▸ **Exercise aim**
Starting from the top of the entries and stopping after the line with "scientific name: Nephrolepis cordifolia", write those lines out again, substituting "collected by" for "collectors" and leaving everything else unchanged.

# START OF Recorded information

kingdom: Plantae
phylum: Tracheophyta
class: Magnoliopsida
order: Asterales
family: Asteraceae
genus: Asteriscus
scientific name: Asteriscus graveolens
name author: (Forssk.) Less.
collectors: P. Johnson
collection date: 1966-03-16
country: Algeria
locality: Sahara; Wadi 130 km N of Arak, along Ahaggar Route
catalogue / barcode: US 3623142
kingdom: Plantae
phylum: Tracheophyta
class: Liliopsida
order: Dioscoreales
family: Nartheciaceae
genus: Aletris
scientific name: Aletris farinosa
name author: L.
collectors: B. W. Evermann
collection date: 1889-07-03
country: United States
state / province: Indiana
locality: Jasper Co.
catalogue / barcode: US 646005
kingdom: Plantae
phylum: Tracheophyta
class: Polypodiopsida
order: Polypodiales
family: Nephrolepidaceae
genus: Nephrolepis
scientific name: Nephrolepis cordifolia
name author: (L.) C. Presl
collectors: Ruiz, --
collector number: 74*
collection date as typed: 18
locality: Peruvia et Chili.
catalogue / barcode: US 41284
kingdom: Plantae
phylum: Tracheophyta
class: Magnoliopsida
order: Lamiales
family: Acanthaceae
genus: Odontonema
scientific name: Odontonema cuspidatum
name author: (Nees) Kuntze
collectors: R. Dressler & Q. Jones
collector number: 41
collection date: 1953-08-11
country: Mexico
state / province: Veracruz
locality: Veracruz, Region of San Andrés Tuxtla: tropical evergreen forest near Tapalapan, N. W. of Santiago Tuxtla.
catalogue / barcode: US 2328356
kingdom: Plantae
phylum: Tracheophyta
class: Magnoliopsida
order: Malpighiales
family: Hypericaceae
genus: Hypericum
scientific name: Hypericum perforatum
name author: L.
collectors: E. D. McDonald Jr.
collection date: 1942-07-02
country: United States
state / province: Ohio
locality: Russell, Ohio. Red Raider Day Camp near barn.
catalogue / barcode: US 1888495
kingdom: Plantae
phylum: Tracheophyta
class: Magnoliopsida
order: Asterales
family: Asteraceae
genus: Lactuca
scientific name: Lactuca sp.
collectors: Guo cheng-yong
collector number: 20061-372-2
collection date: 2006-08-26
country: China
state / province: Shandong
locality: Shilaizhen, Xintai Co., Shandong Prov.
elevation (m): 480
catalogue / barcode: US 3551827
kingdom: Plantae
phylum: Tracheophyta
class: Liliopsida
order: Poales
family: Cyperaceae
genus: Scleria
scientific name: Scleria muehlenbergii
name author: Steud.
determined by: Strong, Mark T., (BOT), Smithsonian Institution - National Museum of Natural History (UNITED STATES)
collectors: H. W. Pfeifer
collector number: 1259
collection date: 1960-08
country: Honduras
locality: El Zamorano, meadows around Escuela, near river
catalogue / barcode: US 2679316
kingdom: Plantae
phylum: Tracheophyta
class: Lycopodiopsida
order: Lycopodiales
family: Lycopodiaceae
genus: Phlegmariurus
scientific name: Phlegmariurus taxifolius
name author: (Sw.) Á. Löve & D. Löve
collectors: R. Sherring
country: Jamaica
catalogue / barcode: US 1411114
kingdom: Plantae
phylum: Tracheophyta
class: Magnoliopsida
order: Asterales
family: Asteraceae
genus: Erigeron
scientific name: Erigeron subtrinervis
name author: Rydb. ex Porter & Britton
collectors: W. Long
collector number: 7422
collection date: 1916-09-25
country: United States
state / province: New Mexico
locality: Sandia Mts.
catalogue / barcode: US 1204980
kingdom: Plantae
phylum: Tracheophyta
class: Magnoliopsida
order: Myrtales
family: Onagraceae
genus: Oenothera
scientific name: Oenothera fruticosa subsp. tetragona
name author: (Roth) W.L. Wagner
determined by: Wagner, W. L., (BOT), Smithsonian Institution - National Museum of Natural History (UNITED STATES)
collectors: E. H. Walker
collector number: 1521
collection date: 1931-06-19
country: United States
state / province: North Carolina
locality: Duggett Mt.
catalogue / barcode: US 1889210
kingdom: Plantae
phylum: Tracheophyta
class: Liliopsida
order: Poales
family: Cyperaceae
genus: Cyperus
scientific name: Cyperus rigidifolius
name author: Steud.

# END OF Recorded information

▸ **Task solution**
kingdom: Plantae
phylum: Tracheophyta
class: Magnoliopsida
order: Asterales
family: Asteraceae
genus: Asteriscus
scientific name: Asteriscus graveolens
name author: (Forssk.) Less.
collected by: P. Johnson
collection date: 1966-03-16
country: Algeria
locality: Sahara; Wadi 130 km N of Arak, along Ahaggar Route
catalogue / barcode: US 3623142
kingdom: Plantae
phylum: Tracheophyta
class: Liliopsida
order: Dioscoreales
family: Nartheciaceae
genus: Aletris
scientific name: Aletris farinosa
name author: L.
collected by: B. W. Evermann
collection date: 1889-07-03
country: United States
state / province: Indiana
locality: Jasper Co.
catalogue / barcode: US 646005
kingdom: Plantae
phylum: Tracheophyta
class: Polypodiopsida
order: Polypodiales
family: Nephrolepidaceae
genus: Nephrolepis
scientific name: Nephrolepis cordifolia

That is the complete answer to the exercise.